> [Task instructions] In the Draper's Mill description, explain why the timber carrying the sack hoist spindle at the wallower end can be moved.

> [Extract provided]
= Beginning of Section =

MARGATE, Draper’s Mill

Smock mill, standing today


Draper’s Mill was built in 1845 by Holmans of Canterbury and in  my view is not dissimilar in appearance to New Mill at Northbourne, another Holmans product, when in working order. It is a tarred octagonal smock mill on a single-storey brick base  partly enclosed within a wooden building whose roof gives additional support to the stage. The mill ceased work by wind in 1916 but continued to operate under a gas engine until the late 1930s. Threatened with demolition in 1965, the by then derelict structure was acquired by the Education Committee of Kent County Council, the headmaster of the nearby primary school, R M Towes, being instrumental in setting up the Draper’s Windmill Trust which over the following years restored the mill to working order and continues to be responsible for its maintenance on behalf of the Council.     

 The mill was one of three situated close together in the vicinity; the other two were Little Draper’s Mill, a smock mill whose last remains disappeared in the 1950s, and a tower windpump.

 Four double-shuttered patent sails and the usual fantail, with provision for turning the cap by hand in the form of a toothed iron wheel to which a crank handle was attached. This engaged with the rack via an intermediary gear and shaft, as at Herne for example. 

 The framing on the dust floor consists of two transoms, one at floor level, between each pair of cant posts, dividing the panels horizontally in two with a pair of uprights inside each half, the upper pair being broken by diagonals going from the transom to near the tops of the posts and forming a V. The framing of the stone and spout floors was not examined in detail but the longitudinal timbers of the upright shaft support frame rest on transoms located near the tops of the north and south panels of the smock frame.

 The cap turns on a dead curb. Five truck wheels could be made out: two at the rear ends of the sheers, one at each end of the sprattle beam, and one mounted on a bracket on a lateral timber of the cap frame between the brakewheel and the breast beam. The iron windshaft carries a brakewheel with four wood cants and a wood rim on an 8-armed iron spider. The brake lever is of iron.


The bevelled iron wallower has six arms and a wooden friction ring on its underside for the sack hoist, which is a 6-armed iron pulley on an iron spindle with iron bollard on which the chain is wound up between two flanges. The hoist is at a roughly 45-degree angle to the wallower on the north-eastern side. At the wallower end the spindle turns in a bearing on a timber which is moveable by a wooden lever at a right angle to it to throw the hoist in/out of gear. This timber is supported by two vertical posts, in the eastern of which it is hinged, with a horizontal member give rigidity to this supporting frame.

 On this floor the short iron upright shaft is square throughout its length but narrows, with chamfered corners, about a third of the way down, to finally take the form of a block on which a gear of some kind might once have been mounted, but which appears to be blind. On the east side of the floor is a sunken section in which is the sack trap. The stairwell is on the south-western side.

= End of Section =

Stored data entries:
= Beginning of Section =

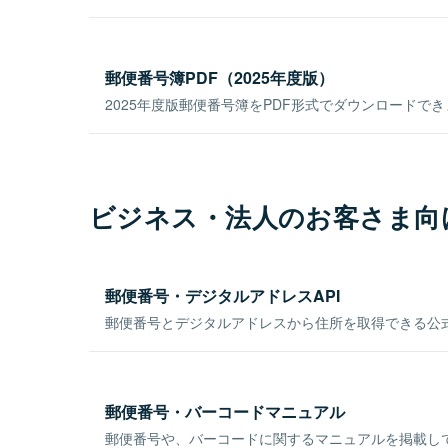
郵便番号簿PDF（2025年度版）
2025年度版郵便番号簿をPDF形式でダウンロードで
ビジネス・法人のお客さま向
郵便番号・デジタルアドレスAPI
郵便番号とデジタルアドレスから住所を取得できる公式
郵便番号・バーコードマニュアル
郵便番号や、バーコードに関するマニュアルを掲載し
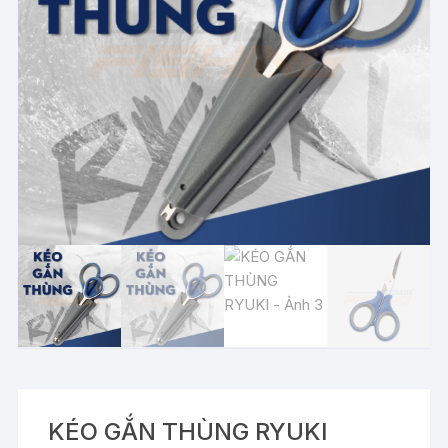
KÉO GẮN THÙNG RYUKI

= End of Section =

> [Task solution] The spindle turns in a bearing on that timber. A wooden lever at a right angle to the timber moves it, which throws the sack hoist into or out of gear.